With Chinese stock prices falling by 30 percent from their mid-June peak, China’s recent stock market performance has been causing panic among investors. Despite policy efforts to stabilize the market, stock exchange volatility is likely to place additional pressure on the country’s already struggling economy. We are encouraging our clients to monitor this situation very closely, as ripple effects will reach beyond the stock markets and could affect the overall financial ecosystem in China.
China’s stock exchanges have suspended initial public offerings in an attempt to boost demand for listed shares. Twenty-one securities brokerages have also pooled their own funds, creating a $19 billion fund to invest in large stocks. While major players can expect government loans or bailouts, individual or small retail investors who lack access to special government assistance are more likely to suffer losses. With Chinese households holding about 20 percent of equity assets in the market, preventing the potential loss of returns on these investments will be difficult in the event of a market crash.
FSG does believe that China won’t grow at 7 percent in 2015, and the likelihood of the downward scenario (Chinese financial crisis) has, essentially, gone up.
Implications for Heads of Asia-Pacific and General Managers for China
- Gauge market sentiments: FSG clients are strongly advised to monitor the government’s attempts to raise share prices and the impact of government policy on investor sentiment. The next two weeks will be critical as the Chinese government tries to restore business and investor confidence through proactive measures to prevent share prices from falling.
- Re-evaluate distributor financial stability: As the Shanghai Composite Index tumbles, stock and real estate investments based on rampant margin trading activities are becoming even harder to govern. Retail investors are also likely to curb big-ticket expenditures as they see their portfolio value evaporating. Smaller regional distributors might be even more troubled by limited credit availability, which would further disrupt multinational companies’ plans to access regional markets in China.
- Assess risks and build contingency plans: Although China’s turbulent equity market might not be influential enough to completely derail the government-managed “New Normal,” a stock market crash is still likely to affect the real economy by hurting domestic demand and causing reforms to be delayed. As China’s economy slows, multinationals must optimize resource allocation and prepare exit strategies in areas where business could be most affected by China’s financial instability
Implications for Heads of International
- Re-assess China’s role in your APAC/Global portfolio: As you may have or are in process of kicking off your strategic planning session for 2016, we would encourage you to reconsider the role you expect China to play from the stand-point that (a) The market sentiment will continue to be challenging (both macro and micro), hence any new investments need additional analysis; and (b) we do expect the government to continue to tilt towards local companies which will dampen the momentum for multinationals in the long run in China. This will lead you to build an effective government engagement strategy in your long-term plan for China.

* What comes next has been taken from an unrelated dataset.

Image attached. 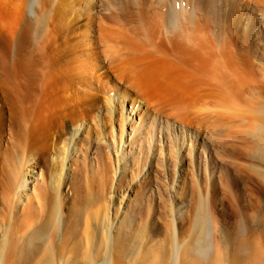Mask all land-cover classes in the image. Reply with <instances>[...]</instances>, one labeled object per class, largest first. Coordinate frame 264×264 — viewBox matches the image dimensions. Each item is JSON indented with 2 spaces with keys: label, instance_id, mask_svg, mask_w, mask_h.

- Informal lending could be on the rise: If you were thinking of increasing your investments in China, we would recommend understanding how these developments will impact your suppliers and channel partners’ informal lending activities on the ground. You need to ensure you build a robust evaluation mechanism on the financial stability of your customers and channel partners.
In terms of implications for President Xi’s reform agenda, we think that the transition from investment-led to consumer-based model is critical to long-term sustainability of economic growth and Chinese development model. With increase in bad debt in the system – even without a financial crisis, diminished consumer confidence could exacerbate the slowdown.